Setting up Pluto.jl

Pluto is nice as you can prototype pretty fast.

Important

Pluto.jl has its own dependency management included!

If you want to add packages that are not registered, you have to activate your own environment. For example

using Pkg
Pkg.activate(mktempdir())
Pkg.add("/path/to/your/package/CoolPackage")
Pkg.add(url="https://github.com/username/MyPackage.jl")

using CoolPackage,MyPackage

To run pluto in the first place use:

]add Pluto
Pluto.run()

Task 1: Visualize some statistic properties

1. Data

Generate 500 normally distributed samples

Tip

You might want to make your results reproducible by fixing some seeds for the random generators. The two most common random generators used in julia are Random.MersenneTwister and StableRNGs.StableRNG - For this execrise I would recommend the latter (even though MersenneTwister is much more common to be used), thus run:

using StableRNGs
randn(StableRNG(1),100)

to get 100 random numbers.

Scale the random numbers to fullfill std(x) β‰ˆ 10

functionize it

Next wrap that code in a function simulate which takes two arguments, a random seed and the number of samples

2. cumulative mean

Calculate the cumulative mean of a single simulation. save it to a variable

Note that there is no cummean function, but clever element-wise division in combination with cumsum should lead you there - or you just use a loop 🀷

cumsum(x) ./ (1:length(x))

3. Plotting!

Now for your first plot. Use a scatter plot1 to visualize the cummulative mean output, if you do not generate a Figure() + ax = f[1,1] = Axis(f) manually, you can get it back by the scatter call. f,ax,s = scatter(). This is helpful as we later want to extend the Axis and Figure with other plot elements

Use hlines! to add a horizontal line at your β€œtrue” value

4. Subplot

simulate repeatedly

Let’s simulate 1000x datasets, each with a different seed, and take the mean over all simulated values

An easy way to call a function many times is to broadcast it on an array created e.g. via 1:1000 - you could also use map to do it, but I don’t think it is as clear :)

simulate.(1:1000,nmax)

Mean it

calculate the mean of each simulation

using Statistics
mean.(simulate.(1:1000,nmax))

# or 
sum.(...) ./ nmax

Add it as a subplot

We want to add a histogram of the 1000 means to the plot.

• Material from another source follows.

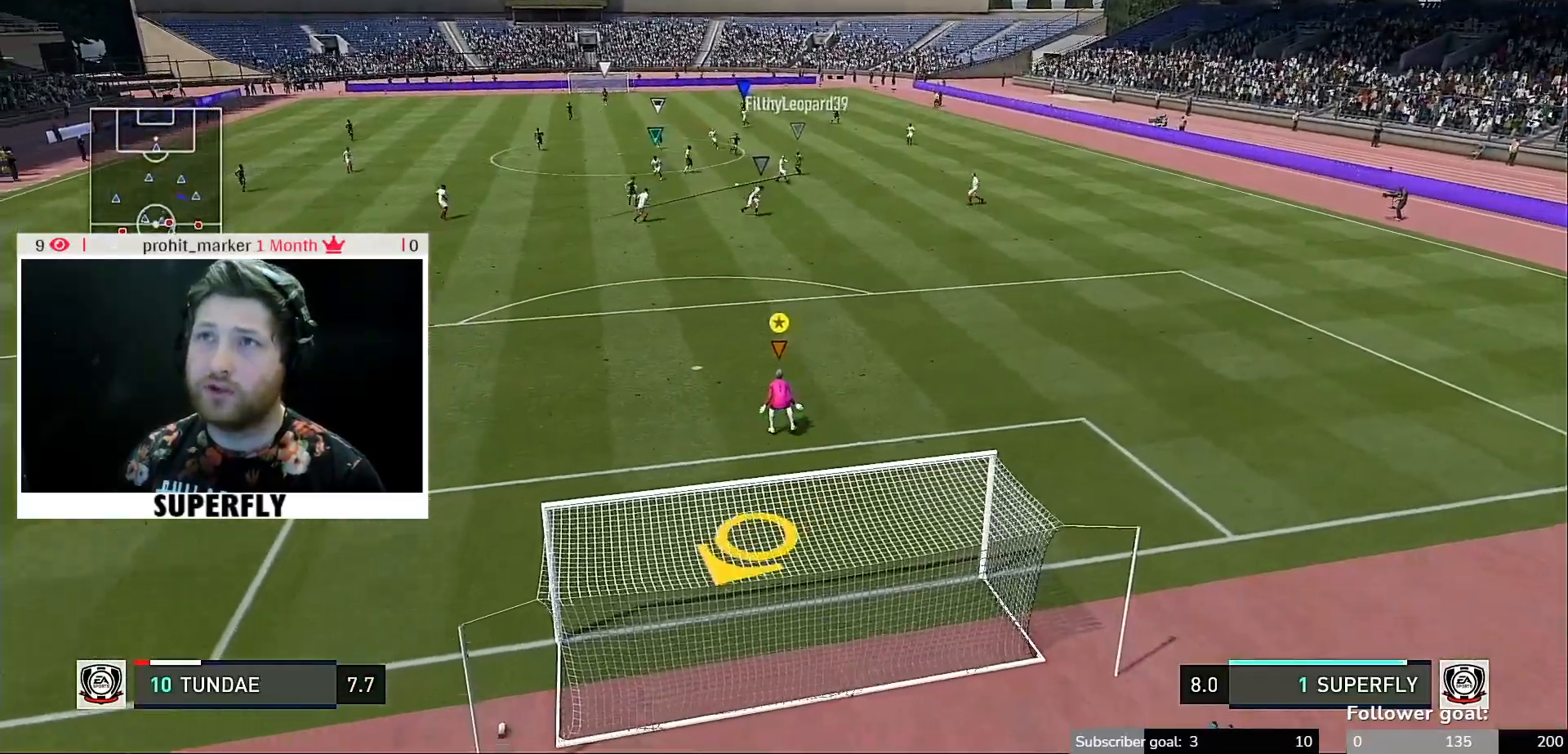
{"buttons": [], "left_stick": "center", "right_stick": "center", "events": []}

  1. Add a new Axis to f[1,2]
  2. use it to plot the histogram of the means via hist! - don’t forget to change the direction=:x to flip the histogram
  3. link the axes using linkaxes

5. Prettify it

There are some simple tricks to make a plot look nicer:

  • remove the β€œbox” using `hidespines!(ax,:r,:t)
  • resize the right sub-plot to be smaller colsize! and Relative(X)
  • hide the x-grid (type ax.+ TAB to find all possible attributes)
  • hide the xlabels + xticks + bottomspine from the right subplot
  • add two Labels (A) and (B) to the plot
  • Bonus: use color to color the cummulative sum samples according to how many samples went into that sum. colormap=:Reds looks good to me!

You can create a slightly fancier label by adding a circle around it :)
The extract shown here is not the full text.